═════ Records to process ═════
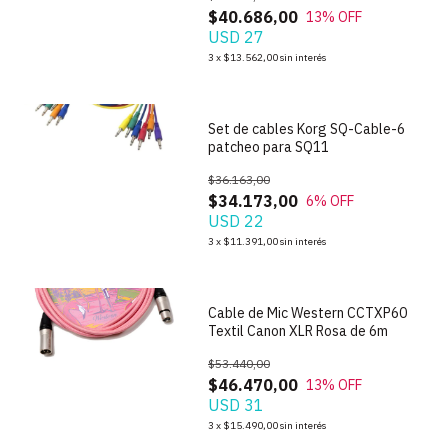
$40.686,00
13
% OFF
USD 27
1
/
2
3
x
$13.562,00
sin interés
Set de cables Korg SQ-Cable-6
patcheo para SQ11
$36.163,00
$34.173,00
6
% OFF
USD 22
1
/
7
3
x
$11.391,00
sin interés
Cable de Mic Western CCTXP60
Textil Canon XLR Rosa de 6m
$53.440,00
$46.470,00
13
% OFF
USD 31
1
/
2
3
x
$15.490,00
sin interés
═════
═════ Records to process ═════
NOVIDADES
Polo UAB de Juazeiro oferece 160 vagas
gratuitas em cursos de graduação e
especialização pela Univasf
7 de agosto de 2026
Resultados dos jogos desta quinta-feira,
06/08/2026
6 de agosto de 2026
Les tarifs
═════
Locate each line in the rows above that contains the word "agosto", and copy those lines.

→ **Answer box**:
7 de agosto de 2026
6 de agosto de 2026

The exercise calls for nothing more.